One; what my bedroom looks like. Only one person other than my parents been in my room, and that was my friend from preschool.

Two; that I wasn't a virgin.

So when I called up Wendy, telling her to not only come to my house, but help herself into my room with five pregnancy tests, it was a shock to the whole wide world.

I had forged being sick for two weeks now. Two weeks past my period due date. And right now, the twelfth of September, it's been four weeks since I lost my virginity.

To Nathaniel.

"I'll be there in a minute," she told me, "do you know what brand to buy?"

"No."

"Are you sure you've missed your period?"

"Yes."

It was those two simple words, antonyms to each other, that had destroyed my world.

And those two seven worded questions, had ended my life.

***

"Do you know how to use it?"

"I just pee on it?"

"I think so," she gave me a pat on the back. "Good luck."

I took a big, deep breath and thanked her. She knew I was going to need it.

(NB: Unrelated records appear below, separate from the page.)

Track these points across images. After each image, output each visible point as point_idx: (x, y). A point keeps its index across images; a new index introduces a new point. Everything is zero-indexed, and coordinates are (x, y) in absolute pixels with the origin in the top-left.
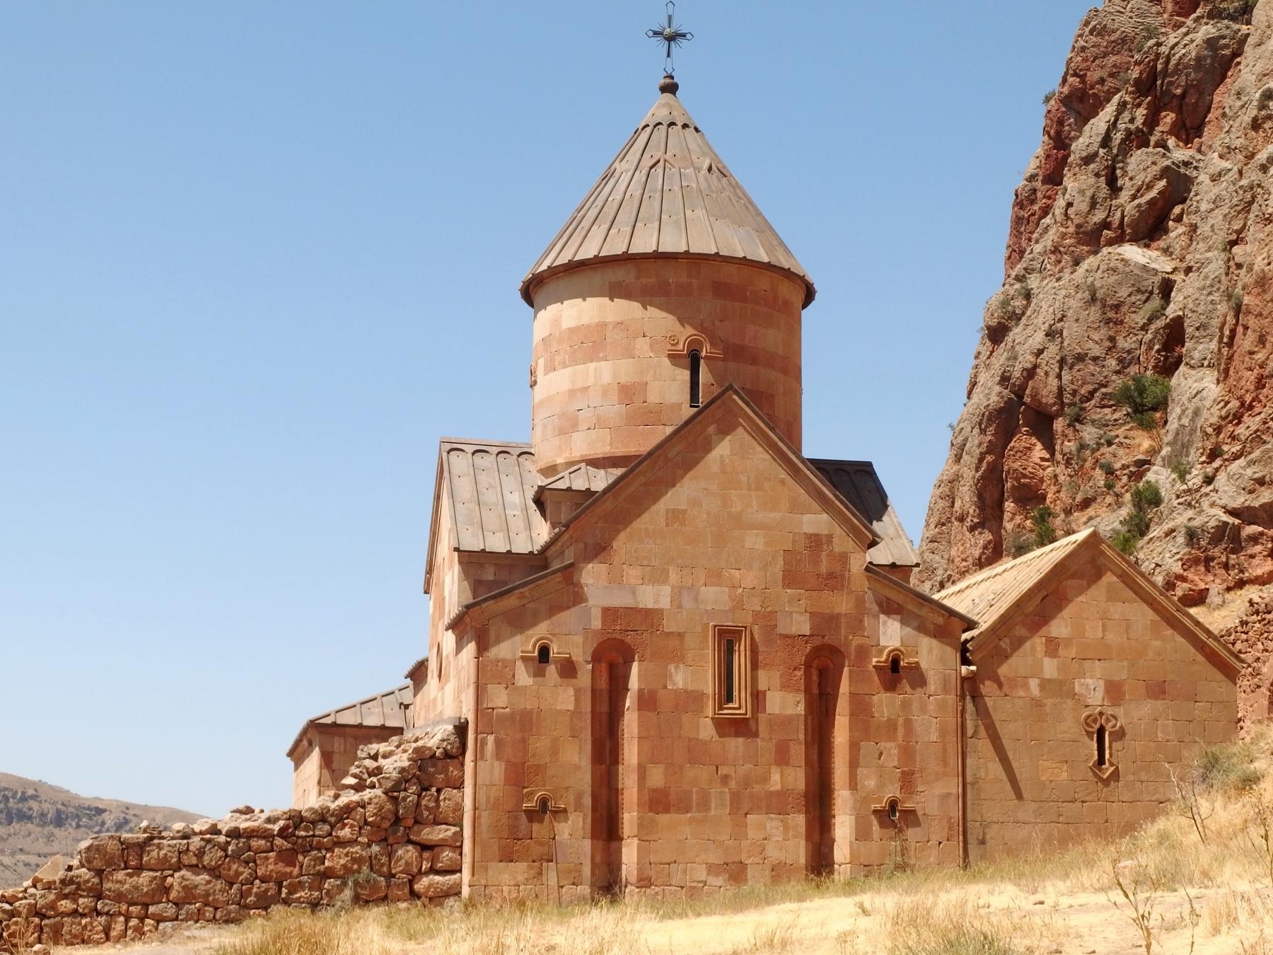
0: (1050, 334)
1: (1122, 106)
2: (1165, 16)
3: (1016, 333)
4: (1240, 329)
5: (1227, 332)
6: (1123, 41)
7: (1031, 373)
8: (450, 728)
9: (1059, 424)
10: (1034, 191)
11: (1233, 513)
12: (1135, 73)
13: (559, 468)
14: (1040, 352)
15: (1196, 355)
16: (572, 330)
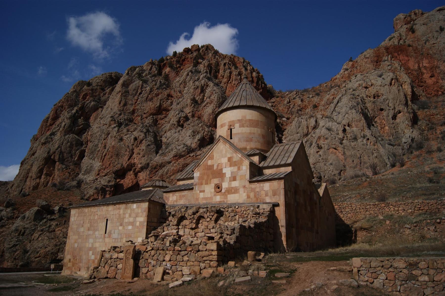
0: (59, 147)
1: (77, 110)
2: (80, 98)
3: (49, 145)
4: (107, 154)
5: (104, 154)
6: (73, 99)
7: (54, 153)
8: (272, 205)
9: (57, 163)
10: (48, 120)
11: (104, 185)
12: (80, 106)
13: (248, 149)
14: (57, 149)
15: (91, 157)
16: (250, 120)
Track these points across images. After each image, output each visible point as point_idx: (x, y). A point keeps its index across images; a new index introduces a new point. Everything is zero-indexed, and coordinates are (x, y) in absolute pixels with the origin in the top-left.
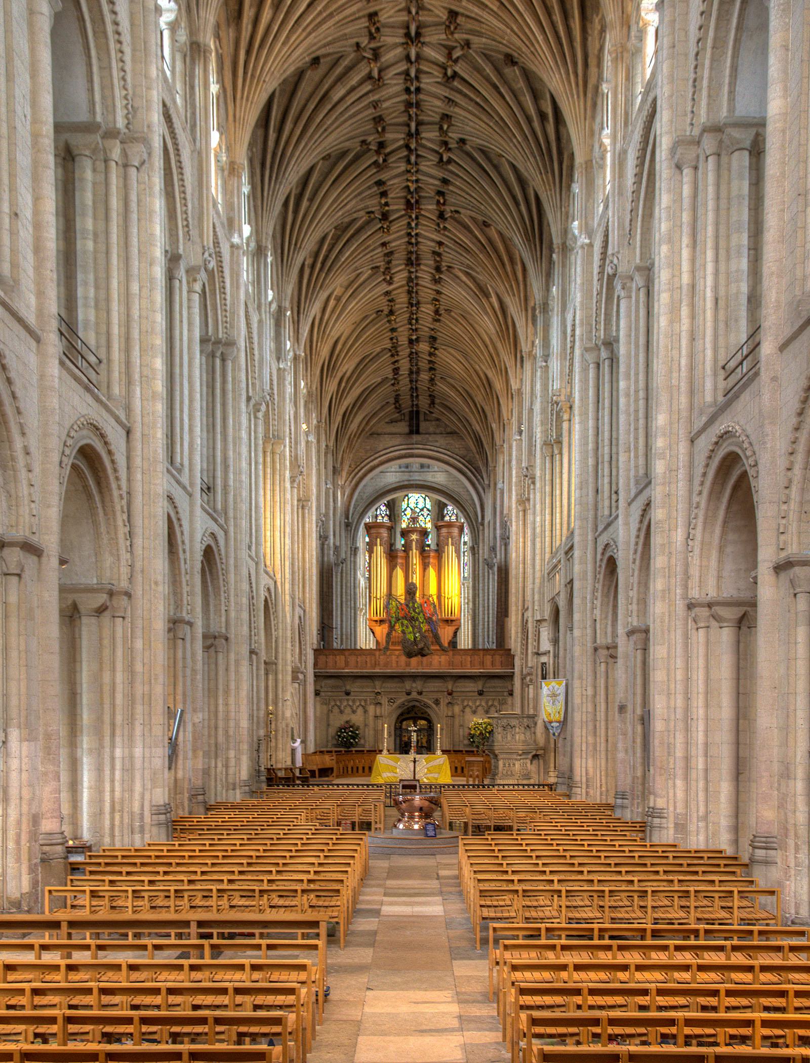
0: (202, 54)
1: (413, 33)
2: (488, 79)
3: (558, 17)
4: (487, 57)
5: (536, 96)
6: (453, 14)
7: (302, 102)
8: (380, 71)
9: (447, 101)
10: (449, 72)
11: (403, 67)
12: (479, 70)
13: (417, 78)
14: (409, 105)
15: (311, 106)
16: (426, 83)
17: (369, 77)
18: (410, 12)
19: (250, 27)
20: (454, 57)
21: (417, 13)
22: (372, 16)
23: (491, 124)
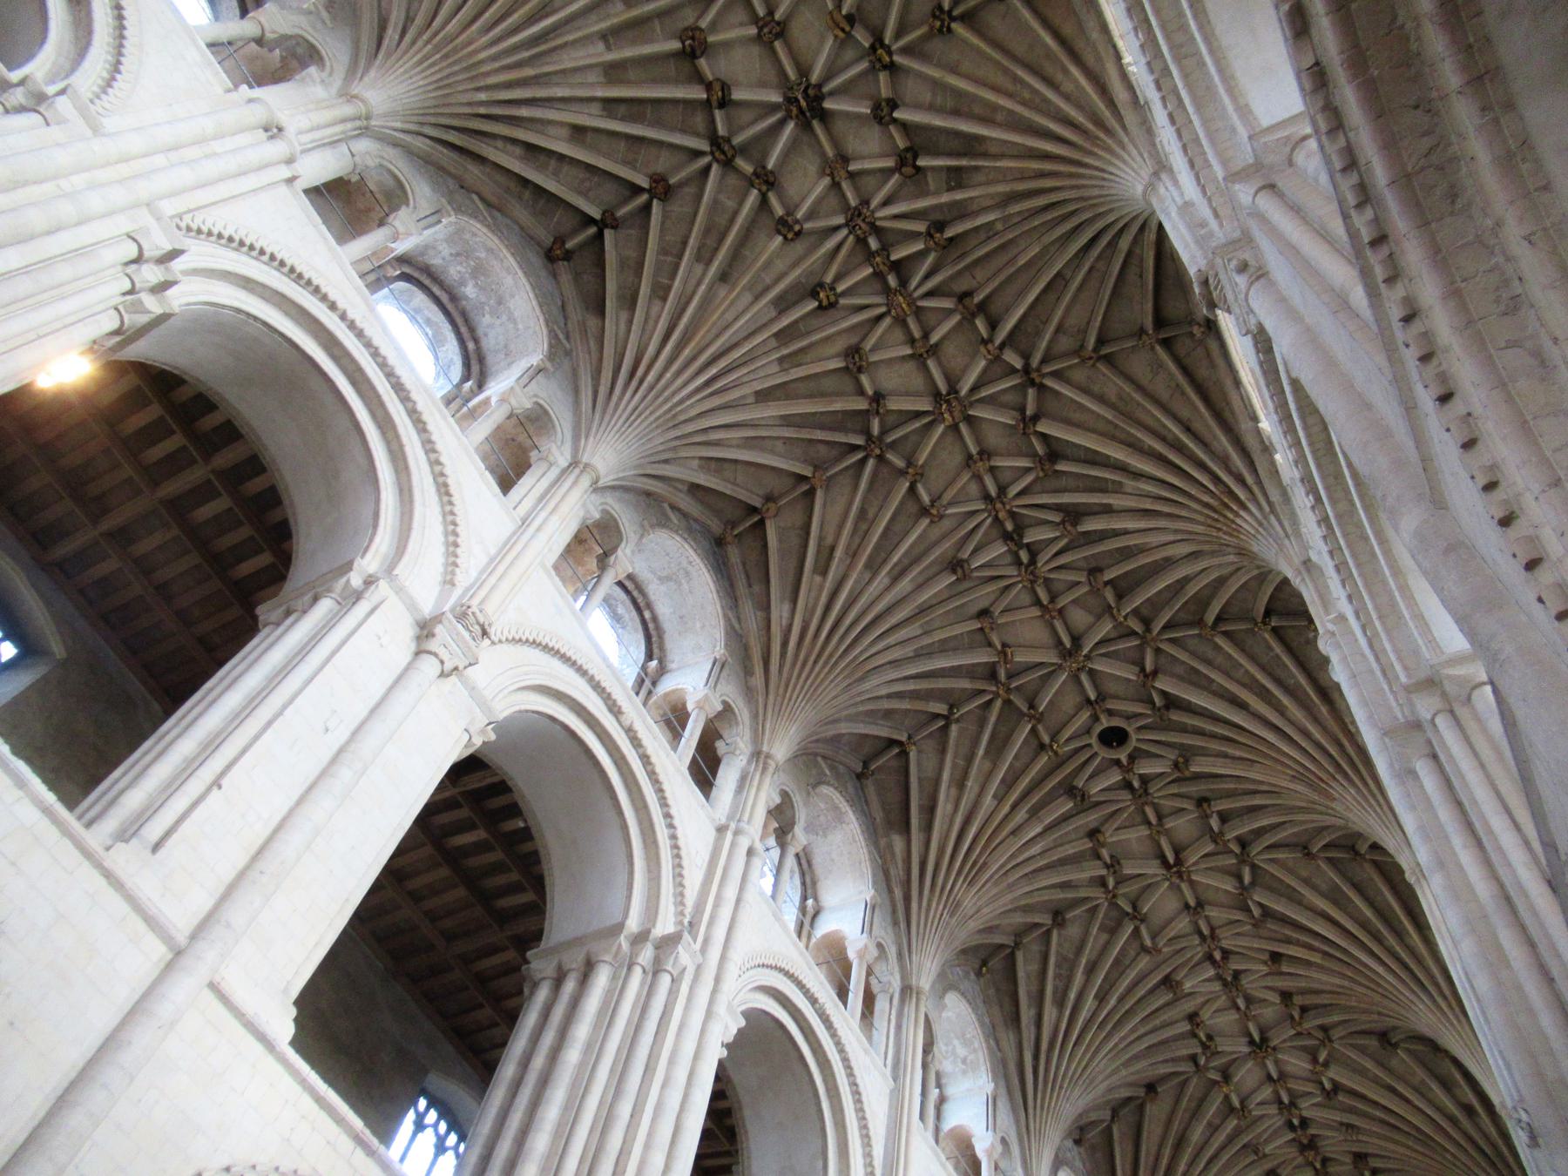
0: (914, 995)
1: (1257, 1038)
2: (1376, 1081)
3: (1391, 940)
4: (1362, 1050)
5: (1447, 1085)
6: (1286, 996)
7: (1154, 1150)
8: (1242, 1102)
9: (1344, 1129)
10: (1328, 1086)
11: (1266, 1092)
12: (1362, 1072)
13: (1293, 1104)
14: (1303, 1148)
15: (1167, 1152)
16: (1307, 1108)
17: (1229, 1110)
18: (1238, 1009)
19: (1033, 1029)
20: (1321, 1060)
21: (1247, 1007)
22: (1192, 1017)
23: (1410, 1143)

And when I came out, holding the five sticks in a cheap grey chemist bag, she looked at me.

"Do you wanna look?"

"No."

"You want me too?"

"Yes."

And so she did. She took the bag from my clenched hands, it making a loud noise as she did so, and looked at them. Then frowned, smiled, and frowned again, a tear in her eye.

"4 positive, one negative."

"Fuck."

"Fuck indeed."

***

I had to go to school tomorrow. Not only had I promised Wendy I would, but mum was onto me.

"You've been acting strange," she said putting a hand to my head. "Are you sure you're okay to go to school?"

After lying in my bed for hours and agreeing that life was shit, she went home. I promised her I would be at school the next day, she promised me that she would walk by my side.

But I don't remember mum promising to be compassionate.

"Yes," I groaned, "I'll miss the bus if you don't let me go!"

"Okay Hun. Take care!" She yelled and gave me my organic lunchbox filled with organic food. At least the baby would be healthy.

It felt weird, thinking about a baby. There was something inside of me, and I'm not sure if it's a good something or a bad something.

I met her on the bus. She promised to sit up the back with me. I made sure that she was there before charging full speed ahead, my head facing down and hidden in my green parka.

It was actually a lovely day. Winter was due, so it was cold, cloudy and the sky showed chances of rain and snow. I love it. The birds were out. It was just lovely.

But I couldn't enjoy it.

"Morning sunshine," Wendy grimaced. She wasn't a morning person, so she had a coffee in her hand. Caramel latte, double shot of expresso. She called it a wake up call, where as I called it artificial energy.

I just took my seat next to her. She understood. I was not in a talking mood.

And I wasn't the whole bus ride. Every time someone got on, I felt as if they were watching me. Judging me. Then if they made eye contact with me I could hide in the safety of my parka.

My mood didn't change the whole day. Whenever we say Nathaniel, Wendy would nudge me and whisper, "You're gonna have to tell him one day."

And I would whisper back, "Yes, but not one day soon."